TASK ITEM: Using the records that follow, copy every line containing the word "INFORMATIVA".
---
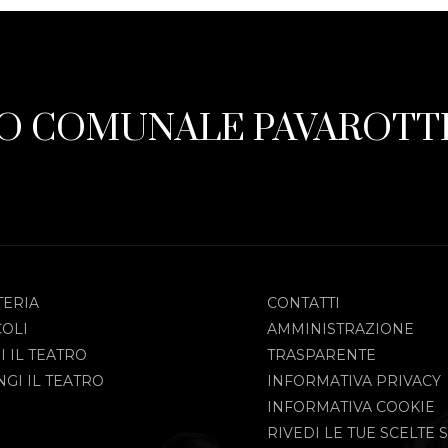
O COMUNALE PAVAROTTI
TERIA
CONTATTI
COLI
AMMINISTRAZIONE
I IL TEATRO
TRASPARENTE
GI IL TEATRO
INFORMATIVA PRIVACY
INFORMATIVA COOKIE
RIVEDI LE TUE SCELTE S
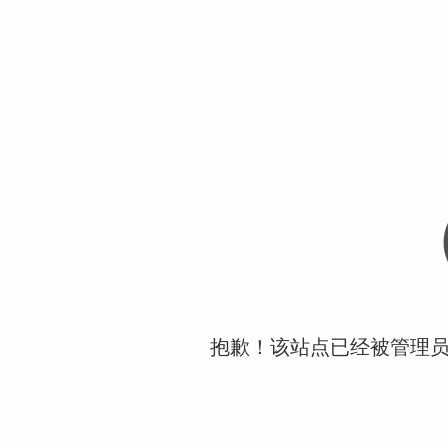
抱歉！该站点已经被管理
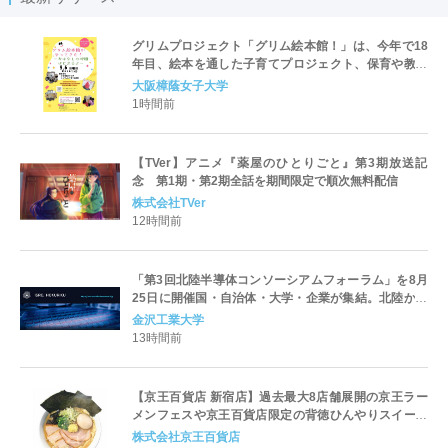
グリムプロジェクト「グリム絵本館！」は、今年で18
年目、絵本を通した子育てプロジェクト、保育や教育
を学ぶ学生が企画･運営「グリム絵本館がやってき
大阪樟蔭女子大学
た！」を開催
1時間前
【TVer】アニメ『薬屋のひとりごと』第3期放送記
念 第1期・第2期全話を期間限定で順次無料配信
株式会社TVer
12時間前
「第3回北陸半導体コンソーシアムフォーラム」を8月
25日に開催国・自治体・大学・企業が集結。北陸から
世界に向けた半導体産業の発展とエコシステム形成を
金沢工業大学
議論
13時間前
【京王百貨店 新宿店】過去最大8店舗展開の京王ラー
メンフェスや京王百貨店限定の背徳ひんやりスイーツ
など、実演グルメが充実 過去最長21日間、計90店舗
株式会社京王百貨店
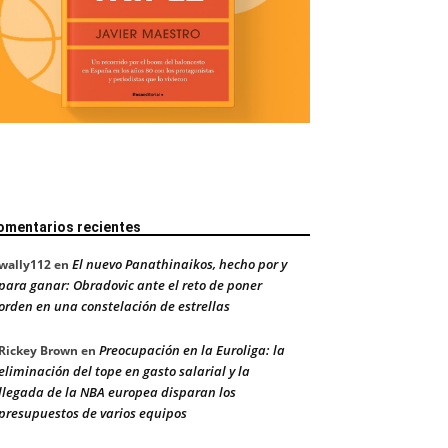
omentarios recientes
El nuevo Panathinaikos, hecho por y
wally112
en
para ganar: Obradovic ante el reto de poner
orden en una constelación de estrellas
Preocupación en la Euroliga: la
Rickey Brown
en
eliminación del tope en gasto salarial y la
llegada de la NBA europea disparan los
presupuestos de varios equipos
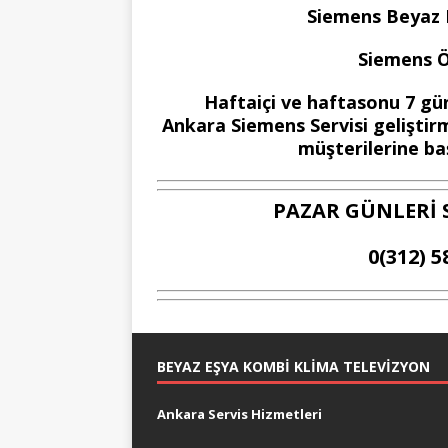
Siemens Beyaz Eş
Siemens Öz
Haftaiçi ve haftasonu 7 gün
Ankara Siemens Servisi geliştirm
müşterilerine baş
PAZAR GÜNLERİ 
0(312) 5
BEYAZ EŞYA KOMBI KLIMA TELEVIZYON
Ankara Servis Hizmetleri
---
OUTPUT:
INFORMATIVA PRIVACY
INFORMATIVA COOKIE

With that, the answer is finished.